For a young imagination, there is something uniquely captivating about a stowaway story on the high seas. The stakes are great, but the adventure is so far removed from any reality most kids know that it becomes a purely transportive experience. It is a fantasy you can get wrapped up in and put away when it’s over.
Disney veteran Chris Williams (“Big Hero 6”) said it was the rollicking adventures he grew up watching, “King Kong,” “Raiders of the Lost Ark,” “Treasure Island” and “Lawrence of Arabia” among them, that made him want to make movies. And with “The Sea Beast,” an animated fantasy adventure which debuts on Netflix on Friday, Williams, who directed and co-wrote, has made something quite winning for all ages.
In this world, which seems to be set in some gilded, imaginary kingdom in the late 17th century, giant, colorful sea monsters roam the Dregmorr Sea and are great threats to towns and ships. Monster hunting has become a full-time job for brave seafarers, many of whom are essentially celebrities whose adventures and daring are written about in books cherished by children.
One of those children is Maisie Brumble (Zaris-Angel Hator), a spirited orphan who dreams of fighting sea beasts herself like her hero Jacob Holland (Karl Urban). So she decides to stowaway on his ship, the Inevitable, led by Captain Crow (Jared Harris), to help in their pursuit of the biggest conquest yet, the Red Bluster.
“The Sea Beast” is notable for its refusal to dumb itself down for a young audience. It’s anchored by interesting and fairly complex characters who actually have arcs to play. Harris’s Captain Crow is an unambiguous Ahab type, but he also has a sweet, surrogate paternal relationship with Urban’s Jacob, whom he rescued from a shipwreck at a young age. At times, “The Sea Beast,” with a lively score by Mark Mancina, more closely resembles something like “Pirates of the Caribbean” than your typical animated fare.
The action scenes are really quite exciting, too, and after an epic battle with the Red Bluster, Jacob and Maisie find themselves stranded on an island together and fighting for survival. For anyone who felt let down by the girl-mentor relationship in the recent “Obi-Wan Kenobi” series, “The Sea Beast” features a much more compelling version of that dynamic. Much of that has to do with Maisie’s believably precious dialogue. Plus, there’s a nice message at the end (though to reveal what that is would definitely be considered a spoiler). It straddles the delicate line of being both classic and modern.
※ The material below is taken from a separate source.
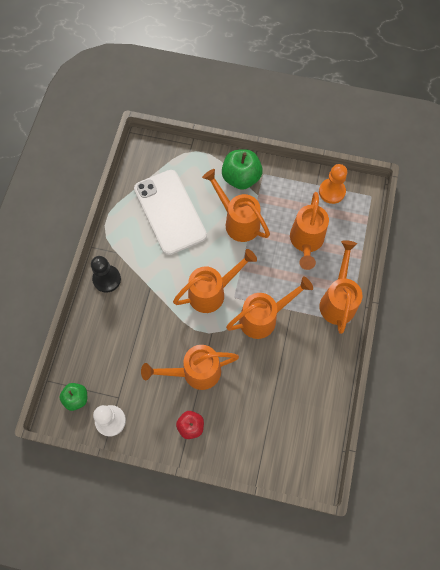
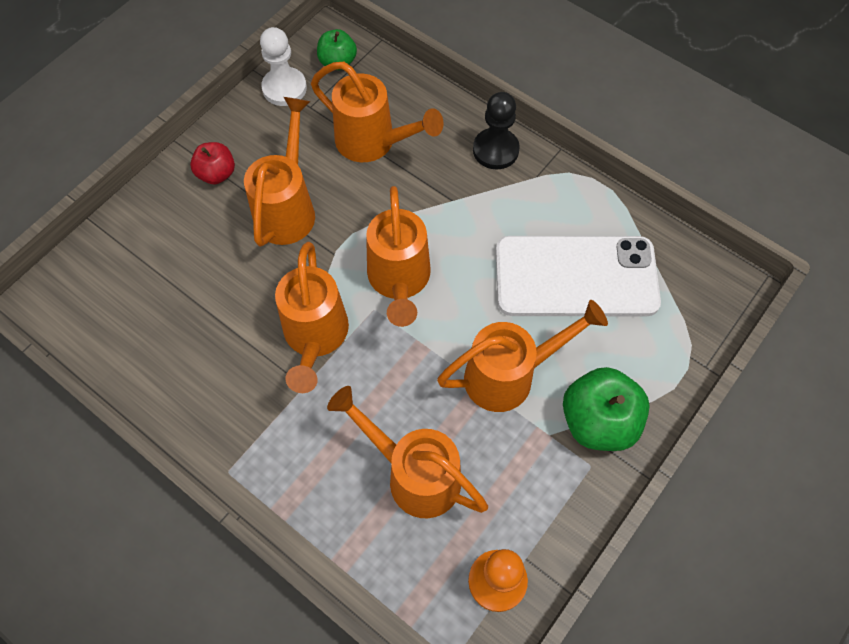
camera: 115 degrees right, 5 degrees down
orange watering can [319,240,362,334] -> orange watering can moved to [311,62,444,162]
The monsters themselves, though the size of Godzilla and packing Godzilla’s destructive power, are exaggeratedly cartoonish (comparisons to “How to Train Your Dragon” are inevitable). This might seem like a silly thing to say considering it is a cartoon, but it’s an interesting choice when everything else is so painstakingly rendered with realistic, tactile details. It’s not a criticism, exactly. But it does ensure that the monsters won’t immediately be the stuff of nightmares for the youngest viewers, which seems to be a fair tradeoff.